[[ Supplied records, beginning ]]

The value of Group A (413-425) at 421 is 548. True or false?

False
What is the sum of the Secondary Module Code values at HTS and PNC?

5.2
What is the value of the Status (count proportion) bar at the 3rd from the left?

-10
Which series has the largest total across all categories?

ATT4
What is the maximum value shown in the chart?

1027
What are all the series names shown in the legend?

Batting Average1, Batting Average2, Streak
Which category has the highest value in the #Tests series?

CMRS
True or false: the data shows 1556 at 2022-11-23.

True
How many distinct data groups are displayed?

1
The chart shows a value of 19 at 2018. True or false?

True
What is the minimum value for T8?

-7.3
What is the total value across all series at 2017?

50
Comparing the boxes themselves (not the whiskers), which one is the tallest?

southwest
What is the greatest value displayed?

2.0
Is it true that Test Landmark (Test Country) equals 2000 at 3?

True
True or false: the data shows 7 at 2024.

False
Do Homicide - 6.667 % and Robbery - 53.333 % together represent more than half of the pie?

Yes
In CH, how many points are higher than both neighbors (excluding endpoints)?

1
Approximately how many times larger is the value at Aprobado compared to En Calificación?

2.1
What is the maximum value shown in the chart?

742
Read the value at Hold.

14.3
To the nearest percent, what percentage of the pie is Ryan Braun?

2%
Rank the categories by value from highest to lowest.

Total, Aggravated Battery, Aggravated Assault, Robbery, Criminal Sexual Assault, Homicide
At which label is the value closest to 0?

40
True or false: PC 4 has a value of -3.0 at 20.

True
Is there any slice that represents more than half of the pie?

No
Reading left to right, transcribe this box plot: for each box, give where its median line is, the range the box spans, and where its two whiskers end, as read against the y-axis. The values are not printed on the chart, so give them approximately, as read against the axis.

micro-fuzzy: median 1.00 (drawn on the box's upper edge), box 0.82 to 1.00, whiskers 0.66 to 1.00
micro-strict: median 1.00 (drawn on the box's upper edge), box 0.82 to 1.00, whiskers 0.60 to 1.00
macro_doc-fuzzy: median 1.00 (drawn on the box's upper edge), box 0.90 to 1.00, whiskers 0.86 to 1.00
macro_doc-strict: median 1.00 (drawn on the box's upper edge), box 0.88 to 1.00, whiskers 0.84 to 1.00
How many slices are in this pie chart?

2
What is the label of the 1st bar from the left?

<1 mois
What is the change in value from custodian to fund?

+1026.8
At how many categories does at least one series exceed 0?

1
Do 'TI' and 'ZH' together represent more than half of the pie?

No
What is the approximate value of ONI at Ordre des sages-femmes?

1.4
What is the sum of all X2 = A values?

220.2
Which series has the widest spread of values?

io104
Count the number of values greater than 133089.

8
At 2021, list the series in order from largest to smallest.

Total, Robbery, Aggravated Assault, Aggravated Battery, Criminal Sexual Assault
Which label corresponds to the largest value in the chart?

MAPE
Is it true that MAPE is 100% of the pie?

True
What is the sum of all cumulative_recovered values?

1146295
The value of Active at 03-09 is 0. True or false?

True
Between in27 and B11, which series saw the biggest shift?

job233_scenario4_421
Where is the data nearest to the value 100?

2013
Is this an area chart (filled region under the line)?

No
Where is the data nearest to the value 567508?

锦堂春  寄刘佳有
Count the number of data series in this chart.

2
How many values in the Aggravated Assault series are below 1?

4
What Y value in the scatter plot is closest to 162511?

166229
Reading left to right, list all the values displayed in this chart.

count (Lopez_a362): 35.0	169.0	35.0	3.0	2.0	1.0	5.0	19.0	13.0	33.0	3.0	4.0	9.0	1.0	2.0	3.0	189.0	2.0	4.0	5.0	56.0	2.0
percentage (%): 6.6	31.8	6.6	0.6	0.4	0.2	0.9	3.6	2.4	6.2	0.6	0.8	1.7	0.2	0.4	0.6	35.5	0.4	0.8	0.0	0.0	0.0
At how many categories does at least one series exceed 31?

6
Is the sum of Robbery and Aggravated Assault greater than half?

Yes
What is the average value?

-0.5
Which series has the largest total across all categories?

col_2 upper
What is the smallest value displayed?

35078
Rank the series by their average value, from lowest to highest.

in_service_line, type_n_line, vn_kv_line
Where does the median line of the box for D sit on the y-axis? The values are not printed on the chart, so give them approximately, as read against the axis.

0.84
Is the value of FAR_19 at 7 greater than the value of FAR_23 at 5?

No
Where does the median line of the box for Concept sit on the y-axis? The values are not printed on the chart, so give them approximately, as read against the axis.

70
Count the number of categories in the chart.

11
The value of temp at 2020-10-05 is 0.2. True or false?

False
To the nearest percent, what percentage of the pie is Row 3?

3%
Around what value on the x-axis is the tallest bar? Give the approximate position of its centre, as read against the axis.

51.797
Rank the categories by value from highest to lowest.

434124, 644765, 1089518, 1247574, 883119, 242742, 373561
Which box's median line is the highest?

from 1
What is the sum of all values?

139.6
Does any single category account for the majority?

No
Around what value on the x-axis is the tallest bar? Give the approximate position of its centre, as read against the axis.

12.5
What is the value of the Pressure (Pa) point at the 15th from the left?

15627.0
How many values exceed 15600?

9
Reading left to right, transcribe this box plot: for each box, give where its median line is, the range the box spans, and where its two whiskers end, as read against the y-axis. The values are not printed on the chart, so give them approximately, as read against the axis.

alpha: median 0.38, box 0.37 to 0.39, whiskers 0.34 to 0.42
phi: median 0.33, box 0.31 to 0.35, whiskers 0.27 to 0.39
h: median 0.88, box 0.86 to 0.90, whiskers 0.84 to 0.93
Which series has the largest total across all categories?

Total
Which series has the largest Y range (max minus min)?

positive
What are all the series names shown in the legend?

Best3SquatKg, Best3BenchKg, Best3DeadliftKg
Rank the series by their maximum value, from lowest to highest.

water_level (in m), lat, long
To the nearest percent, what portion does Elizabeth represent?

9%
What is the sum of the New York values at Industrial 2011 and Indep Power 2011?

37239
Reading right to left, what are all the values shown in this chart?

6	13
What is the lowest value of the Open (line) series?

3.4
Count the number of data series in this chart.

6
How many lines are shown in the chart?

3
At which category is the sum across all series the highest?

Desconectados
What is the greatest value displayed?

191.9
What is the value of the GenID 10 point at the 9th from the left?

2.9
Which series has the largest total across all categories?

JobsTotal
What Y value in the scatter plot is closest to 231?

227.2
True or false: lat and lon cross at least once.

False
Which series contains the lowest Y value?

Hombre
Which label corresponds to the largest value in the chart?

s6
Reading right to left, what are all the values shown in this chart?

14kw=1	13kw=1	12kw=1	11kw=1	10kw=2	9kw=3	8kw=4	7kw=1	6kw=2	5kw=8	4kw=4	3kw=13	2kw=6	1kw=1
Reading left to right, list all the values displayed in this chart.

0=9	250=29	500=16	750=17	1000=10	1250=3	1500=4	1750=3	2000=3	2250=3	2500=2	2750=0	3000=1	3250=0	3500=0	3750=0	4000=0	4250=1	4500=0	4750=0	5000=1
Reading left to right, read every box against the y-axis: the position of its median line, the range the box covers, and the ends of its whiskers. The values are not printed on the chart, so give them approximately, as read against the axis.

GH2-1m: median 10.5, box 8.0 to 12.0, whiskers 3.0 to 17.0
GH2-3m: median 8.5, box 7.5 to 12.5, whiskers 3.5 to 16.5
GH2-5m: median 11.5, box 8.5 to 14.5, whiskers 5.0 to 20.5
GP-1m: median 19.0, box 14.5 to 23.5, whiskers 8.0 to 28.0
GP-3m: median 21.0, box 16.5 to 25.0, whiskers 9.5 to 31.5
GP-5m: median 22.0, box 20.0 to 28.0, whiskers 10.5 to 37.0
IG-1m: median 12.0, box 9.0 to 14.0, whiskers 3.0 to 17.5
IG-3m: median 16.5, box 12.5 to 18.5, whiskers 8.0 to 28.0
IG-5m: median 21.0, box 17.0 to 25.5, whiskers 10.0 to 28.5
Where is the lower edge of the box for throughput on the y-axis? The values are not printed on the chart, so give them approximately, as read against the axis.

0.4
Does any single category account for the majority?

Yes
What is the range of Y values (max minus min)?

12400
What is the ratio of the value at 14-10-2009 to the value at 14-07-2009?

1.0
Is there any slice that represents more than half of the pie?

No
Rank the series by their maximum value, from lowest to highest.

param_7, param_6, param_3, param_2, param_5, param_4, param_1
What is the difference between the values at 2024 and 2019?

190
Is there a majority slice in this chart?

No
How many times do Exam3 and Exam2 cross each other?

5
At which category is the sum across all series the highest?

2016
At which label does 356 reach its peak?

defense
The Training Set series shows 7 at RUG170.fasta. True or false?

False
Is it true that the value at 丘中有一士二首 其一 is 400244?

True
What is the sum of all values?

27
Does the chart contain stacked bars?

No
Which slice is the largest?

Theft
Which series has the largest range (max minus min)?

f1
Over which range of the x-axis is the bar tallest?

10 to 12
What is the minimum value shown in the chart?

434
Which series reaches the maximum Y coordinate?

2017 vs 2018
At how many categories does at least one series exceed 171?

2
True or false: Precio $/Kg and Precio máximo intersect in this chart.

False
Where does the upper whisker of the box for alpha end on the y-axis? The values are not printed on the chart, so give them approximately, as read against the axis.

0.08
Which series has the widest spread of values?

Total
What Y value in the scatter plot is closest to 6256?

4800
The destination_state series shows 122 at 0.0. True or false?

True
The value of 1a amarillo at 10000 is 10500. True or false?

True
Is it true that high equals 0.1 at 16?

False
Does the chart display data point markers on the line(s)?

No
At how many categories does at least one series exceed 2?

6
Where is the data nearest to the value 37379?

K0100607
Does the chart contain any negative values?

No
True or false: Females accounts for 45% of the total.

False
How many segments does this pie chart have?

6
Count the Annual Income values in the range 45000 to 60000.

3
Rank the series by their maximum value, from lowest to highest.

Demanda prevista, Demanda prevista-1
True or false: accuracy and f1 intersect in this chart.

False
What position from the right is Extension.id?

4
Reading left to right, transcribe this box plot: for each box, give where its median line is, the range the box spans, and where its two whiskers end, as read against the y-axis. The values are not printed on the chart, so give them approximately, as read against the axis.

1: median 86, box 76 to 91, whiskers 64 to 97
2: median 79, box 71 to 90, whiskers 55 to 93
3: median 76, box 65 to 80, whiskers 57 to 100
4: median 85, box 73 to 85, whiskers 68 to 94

[[ Supplied records, end ]]

Copy out every line of the listing above that contains the string "intersect", matching uppercase and lowercase letters exactly.

True or false: Precio $/Kg and Precio máximo intersect in this chart.
True or false: accuracy and f1 intersect in this chart.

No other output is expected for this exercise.